Run on all manager nodes:

apt install ceph-mgr-dashboard -y

Enable Dashboard Module

Run on any manager node:

ceph mgr module enable dashboard
ceph mgr module ls | grep dashboard  # Verify

SSL Configuration

For a quick homelab setup, disable SSL:

ceph config set mgr mgr/dashboard/ssl false
ceph mgr module disable dashboard
ceph mgr module enable dashboard

For production, use manual SSL setup:

# Generate self-signed certificate
openssl req -newkey rsa:2048 -nodes -x509 \
  -keyout /root/dashboard-key.pem \
  -out /root/dashboard-crt.pem \
  -sha512 -days 3650 \
  -subj "/CN=IT/O=ceph-mgr-dashboard" -utf8

# Install certificates
ceph config-key set mgr/dashboard/key -i /root/dashboard-key.pem
ceph config-key set mgr/dashboard/crt -i /root/dashboard-crt.pem

# Enable SSL and restart
ceph config set mgr mgr/dashboard/ssl true
ceph mgr module disable dashboard
ceph mgr module enable dashboard

Create Admin User

For homelab environments, disable password policies:

ceph dashboard set-pwd-policy-check-complexity-enabled false
ceph dashboard set-pwd-policy-enabled false

Create the admin user:

echo "admin" > ./password
ceph dashboard ac-user-create admin -i ./password administrator --force

Access the Dashboard

Get the dashboard URL:

ceph mgr services
Protocol Port
HTTP 8080
HTTPS 8443

Access via https://<proxmox-node>:8443/#/dashboard with username admin and your configured password.

Note: The dashboard runs on the node with the active ceph-mgr.
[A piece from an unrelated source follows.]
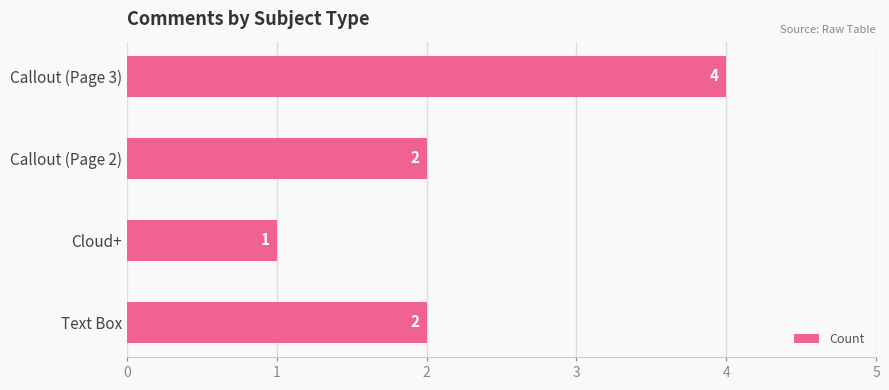

What is the ratio of the value at Callout (Page 3) to the value at Text Box?

2.0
The URL may change on failover.

Quick Troubleshooting Workflow

When issues arise, follow this systematic approach:

  1. Check cluster health - Start with ceph -s or ceph health detail
  2. Identify problematic OSDs - Use ceph osd tree and ceph osd status
  3. Check disk usage - Run ceph df and ceph osd df
  4. Review PG states - Execute ceph pg stat to find stuck placement groups
  5. Perform maintenance - Use ceph osd out before work, then ceph osd in after
  6. Benchmark performance - Run ceph tell osd.* bench to identify slow OSDs

Common Issues and Solutions

OSD Marked Out Unexpectedly

If an OSD is marked out without intervention, check the logs:

journalctl -u ceph-osd@osd.0 -f

Placement Groups Stuck

PGs stuck in degraded or undersized state often indicate OSD failures. Use ceph pg dump to identify affected groups and their OSDs.

Monitor Quorum Loss

If monitors lose quorum, check network connectivity between nodes and verify monitor health with ceph quorum_status.

Slow Performance

Use ceph osd df to identify imbalanced OSDs and ceph tell osd.* bench to benchmark individual daemons. Consider enabling the balancer module for automatic rebalancing.

Conclusion

Mastering these Ceph commands will significantly reduce troubleshooting time on your Proxmox cluster. The key is to start with high-level health checks and progressively drill down to specific components. Regular monitoring and understanding normal cluster behavior will help you quickly identify when something deviates from the expected state.

For ongoing monitoring, consider enabling the Ceph dashboard for a visual overview of cluster health, performance metrics, and management capabilities. However, command-line tools remain essential for deep debugging and automation scenarios.